Was uns 2023 erwartet: weitere Kämpfe!

All diese Probleme gehen aber selbstverständlich nicht ohne Widerstand an uns vorbei. Auch wenn die Friedensdemonstrationen nicht von Dauer waren und die dezentralen Demonstrationen u.a. veranstaltet von ver.di im Oktober in sechs Städten hinter den Erwartungen zurückgeblieben sind, gibt es ein paar Ereignisse, die es hervorzuheben gilt. Die Jugend wehrt sich gegen die aktuelle Politik. Beim globalen Klimastreik im September 2022 waren 280.000 Menschen in ganz Deutschland auf den Straßen. Forderungen waren u.a. ein Sondervermögen für den Umweltschutz und die dauerhafte Einführung des Neun-Euro-Tickets.

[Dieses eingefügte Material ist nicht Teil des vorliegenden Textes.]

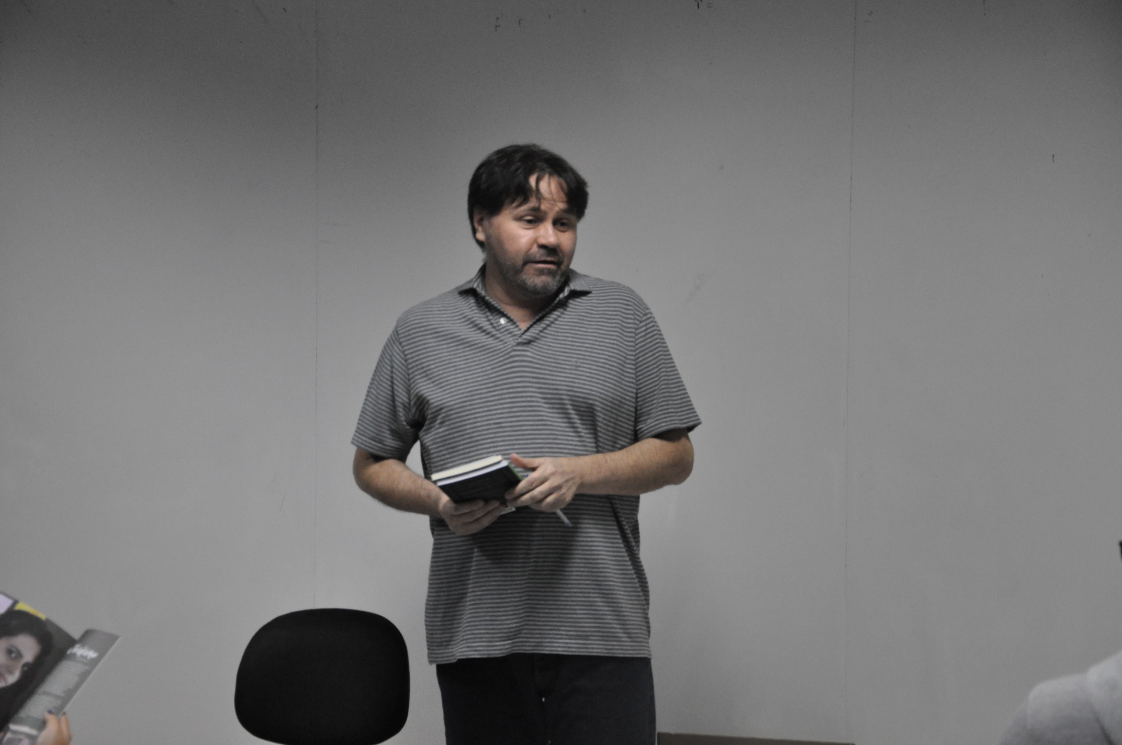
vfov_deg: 17.4
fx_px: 2428
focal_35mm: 78
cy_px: 372
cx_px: 561
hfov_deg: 26.0
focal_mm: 52
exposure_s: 1/80
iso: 1600
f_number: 5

Was einen Vorgeschmack auf das nächste Jahr geliefert hat, waren die Tarifauseinandersetzungen in der Metall- und Elektrobranche. Während das Ergebnis keinesfalls zu bejubeln ist, muss deutlich gemacht werden, dass 900.000 Metallerinnen und Metaller auf den Straßen waren und sich an den Streikaktionen beteiligt haben. 2023 stehen u.a. Tarifauseinandersetzungen im Öffentlichen Dienst und bei der Post an. Diese werden kämpferisch verlaufen und müssen solidarisch begleitet werden.

Die Entwicklungen machen deutlich, dass sich die Situation in Deutschland und weltweit für die Werktätigen zuspitzen wird, umso wichtiger sind gemeinsame Kämpfe gegen Armut, Krieg und Ausbeutung.